The records below:
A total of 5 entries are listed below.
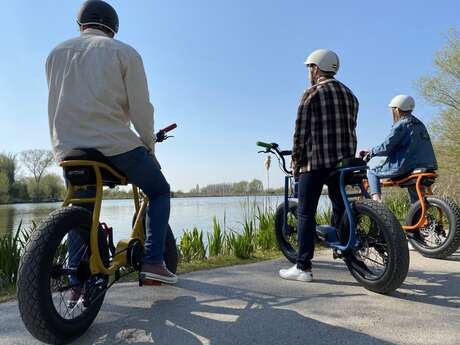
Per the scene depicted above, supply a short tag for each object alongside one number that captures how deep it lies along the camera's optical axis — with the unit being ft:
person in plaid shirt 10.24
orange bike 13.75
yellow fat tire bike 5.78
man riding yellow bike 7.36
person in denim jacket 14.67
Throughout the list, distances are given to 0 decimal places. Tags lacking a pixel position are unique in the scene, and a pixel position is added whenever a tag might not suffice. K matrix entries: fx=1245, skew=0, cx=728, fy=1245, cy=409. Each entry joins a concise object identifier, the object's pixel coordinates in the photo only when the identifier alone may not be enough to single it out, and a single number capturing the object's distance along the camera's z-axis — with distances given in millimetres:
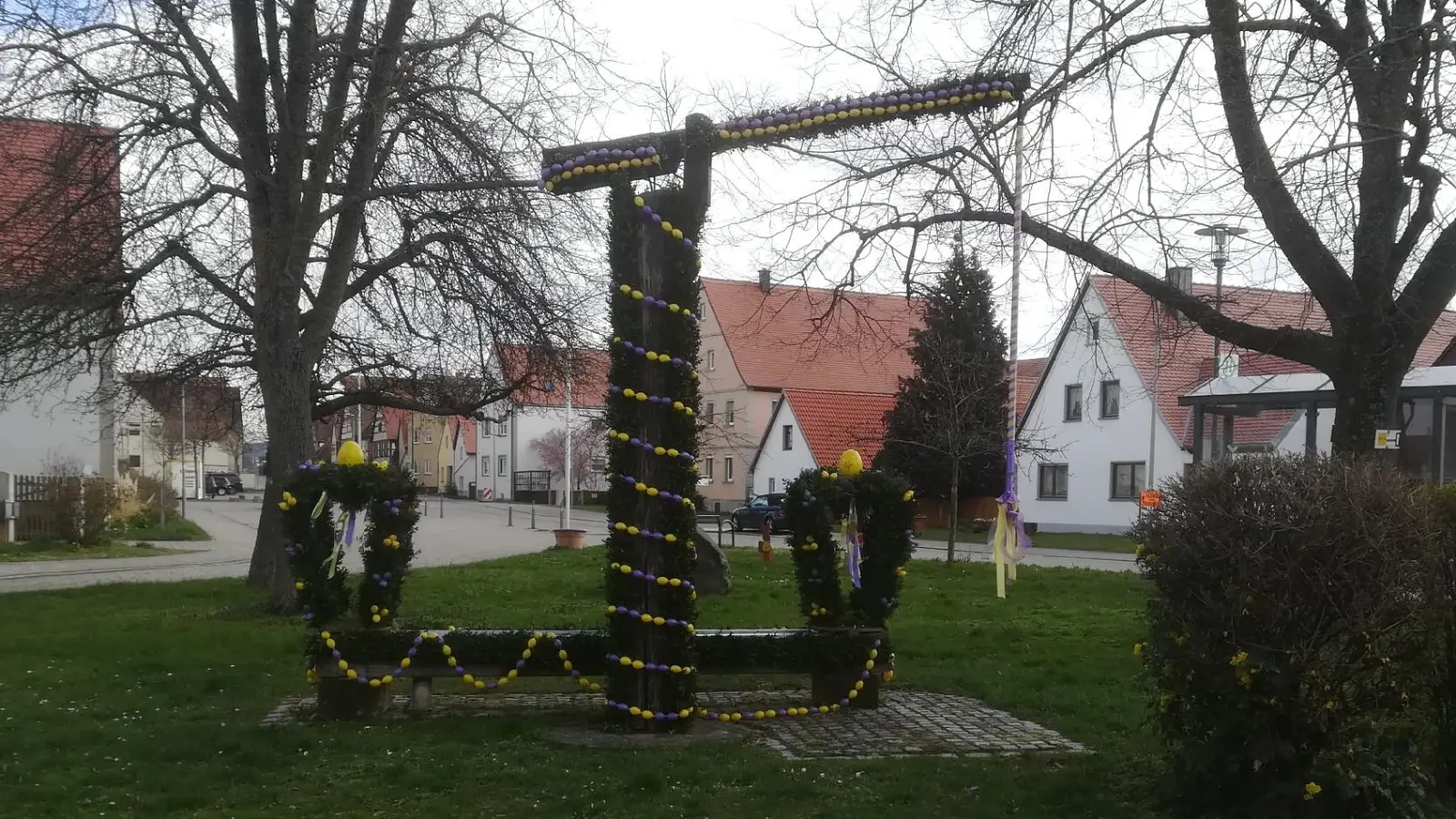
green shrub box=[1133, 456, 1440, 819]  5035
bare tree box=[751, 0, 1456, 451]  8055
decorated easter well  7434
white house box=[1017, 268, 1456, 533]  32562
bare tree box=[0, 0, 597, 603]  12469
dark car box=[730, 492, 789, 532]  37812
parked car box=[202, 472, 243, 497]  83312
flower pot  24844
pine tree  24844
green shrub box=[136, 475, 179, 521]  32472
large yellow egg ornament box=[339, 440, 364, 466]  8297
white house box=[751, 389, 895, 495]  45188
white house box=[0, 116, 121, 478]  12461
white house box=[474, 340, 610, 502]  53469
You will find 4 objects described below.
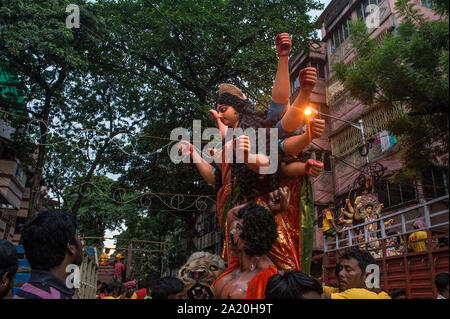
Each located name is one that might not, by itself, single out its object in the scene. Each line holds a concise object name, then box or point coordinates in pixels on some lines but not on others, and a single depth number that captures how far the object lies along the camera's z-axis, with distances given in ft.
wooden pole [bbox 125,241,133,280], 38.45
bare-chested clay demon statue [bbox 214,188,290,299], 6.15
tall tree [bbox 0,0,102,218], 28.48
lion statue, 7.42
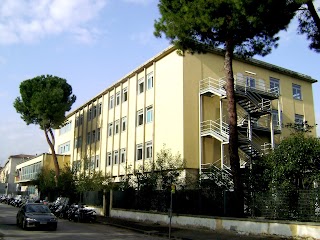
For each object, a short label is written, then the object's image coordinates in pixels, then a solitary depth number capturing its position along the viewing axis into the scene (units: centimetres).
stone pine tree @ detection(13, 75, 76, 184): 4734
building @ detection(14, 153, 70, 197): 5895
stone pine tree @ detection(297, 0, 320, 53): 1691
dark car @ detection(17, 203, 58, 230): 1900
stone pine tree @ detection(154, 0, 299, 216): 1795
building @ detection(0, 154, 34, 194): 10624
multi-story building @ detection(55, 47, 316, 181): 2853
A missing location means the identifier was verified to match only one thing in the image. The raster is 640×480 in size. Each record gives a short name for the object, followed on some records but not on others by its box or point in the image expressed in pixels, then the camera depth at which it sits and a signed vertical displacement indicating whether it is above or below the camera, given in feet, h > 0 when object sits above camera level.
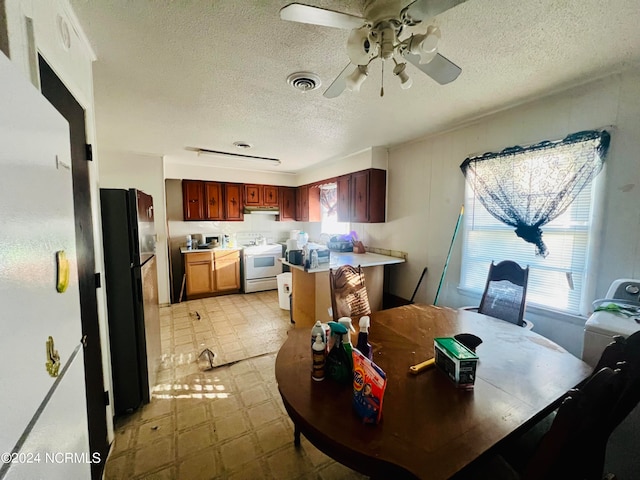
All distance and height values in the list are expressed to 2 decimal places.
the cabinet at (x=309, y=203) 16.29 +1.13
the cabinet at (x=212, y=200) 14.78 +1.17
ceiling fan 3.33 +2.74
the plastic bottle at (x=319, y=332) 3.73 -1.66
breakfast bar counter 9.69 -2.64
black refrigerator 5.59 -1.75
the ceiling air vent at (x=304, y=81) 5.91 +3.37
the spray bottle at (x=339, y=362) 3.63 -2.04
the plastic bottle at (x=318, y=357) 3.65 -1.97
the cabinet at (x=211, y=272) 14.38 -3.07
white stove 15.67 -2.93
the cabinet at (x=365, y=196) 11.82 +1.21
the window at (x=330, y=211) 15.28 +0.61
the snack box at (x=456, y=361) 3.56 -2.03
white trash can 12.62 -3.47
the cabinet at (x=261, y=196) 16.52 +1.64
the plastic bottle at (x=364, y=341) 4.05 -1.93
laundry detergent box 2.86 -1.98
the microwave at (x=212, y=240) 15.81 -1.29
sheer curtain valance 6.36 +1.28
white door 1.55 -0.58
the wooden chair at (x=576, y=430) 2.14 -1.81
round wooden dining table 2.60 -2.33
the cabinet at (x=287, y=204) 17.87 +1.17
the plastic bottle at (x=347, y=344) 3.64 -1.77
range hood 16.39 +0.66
End of The records.
**What needs to be done**. The records above are to be transcribed word for word. Skip the images.

**Response to the task**.
A total of 5 entries are listed below.
Per the scene depicted above, supply a short tag for each object alongside one number that captures how deep it lies along the camera's optical axis — with the unit being ft:
person in plaid shirt 10.24
orange bike 13.75
yellow fat tire bike 5.78
man riding yellow bike 7.36
person in denim jacket 14.67
Throughout the list, distances are given to 0 decimal places. Tags lacking a pixel position are unique in the scene, and a pixel position is added whenever a tag might not suffice. K matrix entries: fx=1245, skew=0, cx=728, fy=1245, cy=409. Each entry joins a concise object identifier, the object's pixel coordinates in the photo only when the identifier alone may not be enough to single it out, and a single number capturing the object's distance along the camera's z-axis — with distances given in millimetres:
green shrub box=[1133, 456, 1440, 819]  5035
bare tree box=[751, 0, 1456, 451]  8055
decorated easter well  7434
white house box=[1017, 268, 1456, 533]  32562
bare tree box=[0, 0, 597, 603]  12469
dark car box=[730, 492, 789, 532]  37812
parked car box=[202, 472, 243, 497]  83312
flower pot  24844
pine tree  24844
green shrub box=[136, 475, 179, 521]  32472
large yellow egg ornament box=[339, 440, 364, 466]  8297
white house box=[751, 389, 895, 495]  45188
white house box=[0, 116, 121, 478]  12461
white house box=[474, 340, 610, 502]  53469
You will find 4 objects described below.
Each located name is one that might not, by itself, single out its object in the scene. Each line holds a concise object name, then box or point coordinates in pixels on some lines but not on others, and a single depth number that captures how far the object lies along the camera's z-axis, with distances given in ft.
wooden pole [bbox 125,241,133,280], 38.45
bare-chested clay demon statue [bbox 214,188,290,299], 6.15
tall tree [bbox 0,0,102,218], 28.48
lion statue, 7.42
For each object, a short label is written, then the object's image coordinates in pixels, then a solitary depth number capturing its position along the viewing axis into the scene (units: centimetres).
stone pine tree @ detection(13, 75, 76, 184): 4734
building @ detection(14, 153, 70, 197): 5895
stone pine tree @ detection(297, 0, 320, 53): 1691
dark car @ detection(17, 203, 58, 230): 1900
stone pine tree @ detection(154, 0, 299, 216): 1795
building @ detection(0, 154, 34, 194): 10624
multi-story building @ detection(55, 47, 316, 181): 2853
A missing location means the identifier was verified to match only one thing in the image. The raster is 640×480 in size. Each record gives a short name for the object, followed on some records but not on others by its box or point in the image expressed in pixels, then the camera depth at which it sits and a signed vertical displacement indicating whether it is above or below the camera, given in feet, h > 0 when object sits above camera level.
All distance and height values in the list are expressed to 2 decimal places.
the cabinet at (x=309, y=203) 16.29 +1.13
the cabinet at (x=212, y=200) 14.78 +1.17
ceiling fan 3.33 +2.74
the plastic bottle at (x=319, y=332) 3.73 -1.66
breakfast bar counter 9.69 -2.64
black refrigerator 5.59 -1.75
the ceiling air vent at (x=304, y=81) 5.91 +3.37
the spray bottle at (x=339, y=362) 3.63 -2.04
the plastic bottle at (x=318, y=357) 3.65 -1.97
the cabinet at (x=211, y=272) 14.38 -3.07
white stove 15.67 -2.93
the cabinet at (x=365, y=196) 11.82 +1.21
the window at (x=330, y=211) 15.28 +0.61
the snack box at (x=456, y=361) 3.56 -2.03
white trash can 12.62 -3.47
the cabinet at (x=261, y=196) 16.52 +1.64
the plastic bottle at (x=364, y=341) 4.05 -1.93
laundry detergent box 2.86 -1.98
the microwave at (x=212, y=240) 15.81 -1.29
sheer curtain valance 6.36 +1.28
white door 1.55 -0.58
the wooden chair at (x=576, y=430) 2.14 -1.81
round wooden dining table 2.60 -2.33
the cabinet at (x=287, y=204) 17.87 +1.17
the plastic bottle at (x=347, y=344) 3.64 -1.77
range hood 16.39 +0.66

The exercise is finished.